フラクショナル放射線治療を受けた犬の循環リンパ球に対する局所照射の影響について
局所放射線治療は、がんに対する有効な治療法であるが、局所的および全身的な副作用を伴う。いくつかの研究では、絶対リンパ球数(ALC)の減少や好中球:リンパ球比(NLR)の増加など、全血球数(CBC)パラメータの変化が指摘されている。これらの変化は、免疫抑制を反映している可能性があり、がん治療に用いられる免疫療法の効果を低下させる一因となるかもしれない。我々は、イヌが放射線治療中にALCの減少を示すという仮説を立てた。最終目的の放射線治療を受けた203頭の犬を対象に、レトロスペクティブな研究を行った。

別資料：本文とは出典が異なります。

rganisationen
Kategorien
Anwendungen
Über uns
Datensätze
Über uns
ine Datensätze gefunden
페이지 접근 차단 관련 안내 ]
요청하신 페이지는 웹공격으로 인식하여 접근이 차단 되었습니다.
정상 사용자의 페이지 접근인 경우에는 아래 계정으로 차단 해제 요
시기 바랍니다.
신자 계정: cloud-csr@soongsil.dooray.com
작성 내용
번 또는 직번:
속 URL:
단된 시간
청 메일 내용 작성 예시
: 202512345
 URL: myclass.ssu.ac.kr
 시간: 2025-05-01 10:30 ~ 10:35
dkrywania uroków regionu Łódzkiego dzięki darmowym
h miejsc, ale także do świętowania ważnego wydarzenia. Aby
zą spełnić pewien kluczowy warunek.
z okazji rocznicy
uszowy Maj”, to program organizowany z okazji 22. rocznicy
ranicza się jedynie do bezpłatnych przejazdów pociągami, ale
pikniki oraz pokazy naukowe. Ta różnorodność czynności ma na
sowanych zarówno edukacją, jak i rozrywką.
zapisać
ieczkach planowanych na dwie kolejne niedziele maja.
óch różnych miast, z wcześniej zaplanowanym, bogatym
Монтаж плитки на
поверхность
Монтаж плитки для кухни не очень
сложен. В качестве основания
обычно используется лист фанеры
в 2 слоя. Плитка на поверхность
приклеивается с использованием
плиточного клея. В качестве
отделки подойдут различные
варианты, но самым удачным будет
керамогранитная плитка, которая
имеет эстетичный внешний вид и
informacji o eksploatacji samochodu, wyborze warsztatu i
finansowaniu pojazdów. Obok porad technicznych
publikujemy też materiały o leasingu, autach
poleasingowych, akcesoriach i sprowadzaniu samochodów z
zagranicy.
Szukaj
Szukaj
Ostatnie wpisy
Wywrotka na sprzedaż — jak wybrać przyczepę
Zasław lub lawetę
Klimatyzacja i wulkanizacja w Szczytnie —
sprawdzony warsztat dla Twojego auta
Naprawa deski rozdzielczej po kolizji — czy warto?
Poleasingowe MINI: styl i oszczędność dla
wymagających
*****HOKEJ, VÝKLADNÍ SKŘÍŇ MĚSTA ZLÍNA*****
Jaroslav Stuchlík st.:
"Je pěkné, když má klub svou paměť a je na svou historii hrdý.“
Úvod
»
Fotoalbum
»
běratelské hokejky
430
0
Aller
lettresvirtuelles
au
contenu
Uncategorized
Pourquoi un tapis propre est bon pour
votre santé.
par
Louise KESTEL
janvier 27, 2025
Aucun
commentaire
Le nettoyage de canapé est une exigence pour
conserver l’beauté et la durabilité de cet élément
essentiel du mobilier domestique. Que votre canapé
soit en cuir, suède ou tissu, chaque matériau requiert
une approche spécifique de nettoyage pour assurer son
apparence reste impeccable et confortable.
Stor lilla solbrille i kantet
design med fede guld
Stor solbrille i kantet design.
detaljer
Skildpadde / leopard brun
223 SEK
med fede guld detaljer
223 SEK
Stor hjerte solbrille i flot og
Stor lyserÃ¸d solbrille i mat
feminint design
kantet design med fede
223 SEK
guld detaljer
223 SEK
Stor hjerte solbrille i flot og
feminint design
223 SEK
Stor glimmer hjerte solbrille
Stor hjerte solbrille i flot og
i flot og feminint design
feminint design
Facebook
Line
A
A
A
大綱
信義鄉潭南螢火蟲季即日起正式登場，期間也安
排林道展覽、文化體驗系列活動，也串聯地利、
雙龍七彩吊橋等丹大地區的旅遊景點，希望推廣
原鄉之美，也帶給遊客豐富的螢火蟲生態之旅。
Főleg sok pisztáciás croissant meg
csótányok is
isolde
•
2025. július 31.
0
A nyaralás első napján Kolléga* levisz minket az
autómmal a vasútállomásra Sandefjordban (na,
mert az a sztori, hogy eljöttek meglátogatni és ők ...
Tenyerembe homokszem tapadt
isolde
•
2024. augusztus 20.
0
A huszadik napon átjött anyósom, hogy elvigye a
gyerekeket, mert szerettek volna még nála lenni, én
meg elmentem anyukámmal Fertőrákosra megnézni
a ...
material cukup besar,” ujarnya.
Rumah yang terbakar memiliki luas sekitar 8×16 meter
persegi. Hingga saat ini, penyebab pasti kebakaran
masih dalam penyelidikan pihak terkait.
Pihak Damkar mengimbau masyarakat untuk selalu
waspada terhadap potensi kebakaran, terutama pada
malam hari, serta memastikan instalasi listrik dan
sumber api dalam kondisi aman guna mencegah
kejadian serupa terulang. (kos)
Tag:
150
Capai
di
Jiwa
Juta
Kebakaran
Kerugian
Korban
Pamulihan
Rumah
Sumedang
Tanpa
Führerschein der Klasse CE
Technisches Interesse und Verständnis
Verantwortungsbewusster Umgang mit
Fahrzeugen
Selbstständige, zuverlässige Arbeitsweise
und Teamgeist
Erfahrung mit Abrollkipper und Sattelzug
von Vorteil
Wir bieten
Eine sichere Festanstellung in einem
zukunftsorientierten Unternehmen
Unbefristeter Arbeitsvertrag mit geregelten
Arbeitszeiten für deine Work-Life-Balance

人口統計学的情報、CBC値、放射線治療プロトコルの詳細を収集した。治療前の平均リンパ球数は1630.68個/μL(SD ± 667.56)、平均NLRは3.66(SD ± 4.53)であった。治療中期の平均リンパ球数は1251.07個/μL(SD±585.96)で、平均NLRは6.23(SD±4.99)であった。治療前と治療中では、平均リンパ球数が351.41個/μL(SD±592.32)と有意に減少し(P < 0.0001)、それに伴い平均NLRも0.93と有意に増加した(P = 0.02)。リンパ球減少のグレードは33.5%の犬で上昇し、有意であった(P = 0.03)。ALCの減少は照射体積とは相関しなかったが(P = 0.27)、照射体積:体重比とは相関した(P = 0.03)。治療中期以降に追加のCBCが得られた一部の患者(n=35)では、ベースラインと比較してALCが有意かつ持続的に低下していた。重度のリンパ球減少はまれであったが、これらの減少が特に持続した場合には、彼らのがんに対するアジュバント療法に影響を与える可能性がある。